Harlem came to Paris with “L’Art et les Noirs.” The fact that you could be Black and eat where you wanted, live where you wanted, and love who you wanted contrasted so deeply with America. She hosted singers, musicians, and dancers, like Mable Mercer, King Oliver, and Meta Vaux Warrick Fuller.

 

Cole Porter could be seen pounding the piano and asking “How’m I doin’ Brickie? How’m I doin’?” (he was trying to woo young men).

 

One very late night, Bricktop’s good friend, the novelist F. Scott Fitzgerald, was arrested for cavorting in a very important Parisian fountain.
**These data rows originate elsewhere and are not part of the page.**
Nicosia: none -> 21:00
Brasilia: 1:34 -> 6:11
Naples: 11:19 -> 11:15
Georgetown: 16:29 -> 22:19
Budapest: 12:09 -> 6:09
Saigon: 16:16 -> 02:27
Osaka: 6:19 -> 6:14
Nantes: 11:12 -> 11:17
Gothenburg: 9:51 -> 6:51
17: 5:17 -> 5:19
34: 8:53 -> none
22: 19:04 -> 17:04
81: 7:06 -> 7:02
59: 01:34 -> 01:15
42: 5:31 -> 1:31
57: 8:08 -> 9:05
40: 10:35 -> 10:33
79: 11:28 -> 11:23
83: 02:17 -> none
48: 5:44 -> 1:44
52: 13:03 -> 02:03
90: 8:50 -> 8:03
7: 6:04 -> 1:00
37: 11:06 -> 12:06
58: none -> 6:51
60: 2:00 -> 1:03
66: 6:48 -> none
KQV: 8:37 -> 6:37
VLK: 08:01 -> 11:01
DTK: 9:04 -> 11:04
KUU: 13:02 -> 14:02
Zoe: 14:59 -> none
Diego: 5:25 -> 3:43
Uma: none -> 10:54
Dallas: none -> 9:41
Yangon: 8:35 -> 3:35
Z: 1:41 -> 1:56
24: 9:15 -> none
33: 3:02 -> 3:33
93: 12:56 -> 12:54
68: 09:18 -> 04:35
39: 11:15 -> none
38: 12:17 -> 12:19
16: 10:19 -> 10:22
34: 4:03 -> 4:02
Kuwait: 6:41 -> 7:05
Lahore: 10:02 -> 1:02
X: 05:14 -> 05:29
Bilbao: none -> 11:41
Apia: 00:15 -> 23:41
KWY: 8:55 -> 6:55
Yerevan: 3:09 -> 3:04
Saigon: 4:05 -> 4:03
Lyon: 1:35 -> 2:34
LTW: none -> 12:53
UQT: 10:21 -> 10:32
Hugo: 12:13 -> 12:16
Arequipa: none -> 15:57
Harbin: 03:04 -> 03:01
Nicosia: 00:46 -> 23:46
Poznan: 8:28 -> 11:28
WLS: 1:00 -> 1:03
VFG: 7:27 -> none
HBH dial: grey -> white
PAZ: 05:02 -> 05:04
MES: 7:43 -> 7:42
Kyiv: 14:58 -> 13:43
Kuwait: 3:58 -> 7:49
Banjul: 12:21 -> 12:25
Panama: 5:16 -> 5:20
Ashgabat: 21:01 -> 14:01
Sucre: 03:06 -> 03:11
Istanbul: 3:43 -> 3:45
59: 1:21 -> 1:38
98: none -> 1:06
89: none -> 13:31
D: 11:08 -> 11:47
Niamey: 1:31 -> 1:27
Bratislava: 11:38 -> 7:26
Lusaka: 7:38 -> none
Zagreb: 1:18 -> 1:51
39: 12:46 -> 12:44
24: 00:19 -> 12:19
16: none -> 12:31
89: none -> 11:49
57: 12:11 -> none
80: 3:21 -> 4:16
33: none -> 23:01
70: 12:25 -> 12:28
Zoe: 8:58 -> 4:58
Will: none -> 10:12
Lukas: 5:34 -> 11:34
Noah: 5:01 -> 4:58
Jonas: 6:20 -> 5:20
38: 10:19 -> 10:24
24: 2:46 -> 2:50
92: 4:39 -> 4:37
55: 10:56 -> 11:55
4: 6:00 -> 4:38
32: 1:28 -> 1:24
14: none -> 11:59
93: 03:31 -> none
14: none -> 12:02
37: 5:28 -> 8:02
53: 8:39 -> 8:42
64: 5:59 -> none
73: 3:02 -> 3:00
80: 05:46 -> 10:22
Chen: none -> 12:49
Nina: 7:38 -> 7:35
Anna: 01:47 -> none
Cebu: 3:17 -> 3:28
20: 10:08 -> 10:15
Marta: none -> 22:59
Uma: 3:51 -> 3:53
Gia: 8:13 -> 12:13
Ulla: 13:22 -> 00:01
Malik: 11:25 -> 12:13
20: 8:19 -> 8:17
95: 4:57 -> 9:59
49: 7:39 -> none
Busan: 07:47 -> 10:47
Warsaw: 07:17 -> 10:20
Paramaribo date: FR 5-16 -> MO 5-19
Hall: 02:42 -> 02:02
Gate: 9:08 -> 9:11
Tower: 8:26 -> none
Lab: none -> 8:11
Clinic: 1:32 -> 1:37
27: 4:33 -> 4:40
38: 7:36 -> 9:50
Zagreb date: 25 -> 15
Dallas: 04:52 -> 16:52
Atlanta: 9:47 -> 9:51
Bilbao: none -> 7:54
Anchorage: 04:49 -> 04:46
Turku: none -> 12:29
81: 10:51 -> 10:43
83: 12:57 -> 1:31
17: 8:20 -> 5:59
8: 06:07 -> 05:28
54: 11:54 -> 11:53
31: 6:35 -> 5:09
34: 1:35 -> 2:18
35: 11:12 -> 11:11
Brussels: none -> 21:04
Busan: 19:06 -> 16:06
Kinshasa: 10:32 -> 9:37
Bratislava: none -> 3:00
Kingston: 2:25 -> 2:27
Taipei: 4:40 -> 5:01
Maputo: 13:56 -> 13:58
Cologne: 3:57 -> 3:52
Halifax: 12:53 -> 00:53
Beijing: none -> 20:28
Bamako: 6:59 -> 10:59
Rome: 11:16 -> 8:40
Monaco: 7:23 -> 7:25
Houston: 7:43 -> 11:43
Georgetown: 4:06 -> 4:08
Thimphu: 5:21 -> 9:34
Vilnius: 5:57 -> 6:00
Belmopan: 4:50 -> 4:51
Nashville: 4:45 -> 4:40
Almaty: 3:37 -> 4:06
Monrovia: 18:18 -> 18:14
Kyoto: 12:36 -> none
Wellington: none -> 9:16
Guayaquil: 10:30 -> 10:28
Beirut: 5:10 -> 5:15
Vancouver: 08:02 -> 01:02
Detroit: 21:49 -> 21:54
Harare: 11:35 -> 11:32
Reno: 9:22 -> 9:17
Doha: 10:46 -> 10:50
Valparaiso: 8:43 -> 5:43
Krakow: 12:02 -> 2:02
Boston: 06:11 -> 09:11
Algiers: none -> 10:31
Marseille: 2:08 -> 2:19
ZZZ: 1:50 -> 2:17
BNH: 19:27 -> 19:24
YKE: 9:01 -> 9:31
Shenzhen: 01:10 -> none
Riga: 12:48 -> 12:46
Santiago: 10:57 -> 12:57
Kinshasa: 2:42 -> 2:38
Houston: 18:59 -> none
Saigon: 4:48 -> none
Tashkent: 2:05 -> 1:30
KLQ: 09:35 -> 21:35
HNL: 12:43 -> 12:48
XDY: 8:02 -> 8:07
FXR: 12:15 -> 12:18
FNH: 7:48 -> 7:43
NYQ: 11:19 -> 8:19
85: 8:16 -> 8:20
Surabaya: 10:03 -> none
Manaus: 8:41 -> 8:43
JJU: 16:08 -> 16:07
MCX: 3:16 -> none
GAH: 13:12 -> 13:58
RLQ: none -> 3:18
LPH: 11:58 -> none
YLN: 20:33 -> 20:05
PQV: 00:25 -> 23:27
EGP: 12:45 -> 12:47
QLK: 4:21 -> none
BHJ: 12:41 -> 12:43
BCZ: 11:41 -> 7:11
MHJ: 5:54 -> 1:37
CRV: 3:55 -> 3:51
He kept shouting that he was a friend of Bricktop’s, so they couldn’t arrest him!

 

The gendarmes dragged Fitzgerald to Bricktop’s apartment building — everyone knew where both her club and apartment were. The doorman got Bricktop to get dressed and go down to the lobby. Yes, she did know him, but he couldn’t come in, as he would drip water all over the rug.

 

World War II meant fleeing Paris in 1940 — Nazis did not like Americans, and they really loathed Black people. Returning to New York, she tried to set up a new club, but couldn’t deal with U.S. racism. She eventually returned to postwar Paris, but by then Americans were strongly disliked, as were Black people.

 

She went to Rome and established a club that catered to film royalty like Elizabeth Taylor and Richard Burton. But she tired of the long hours and returned home in 1965. After that, she occasionally performed.

 

Bricktop published her autobiography in 1984 and months later died in her New York City bed with an amazing legacy. Many of her papers are housed at Emory University.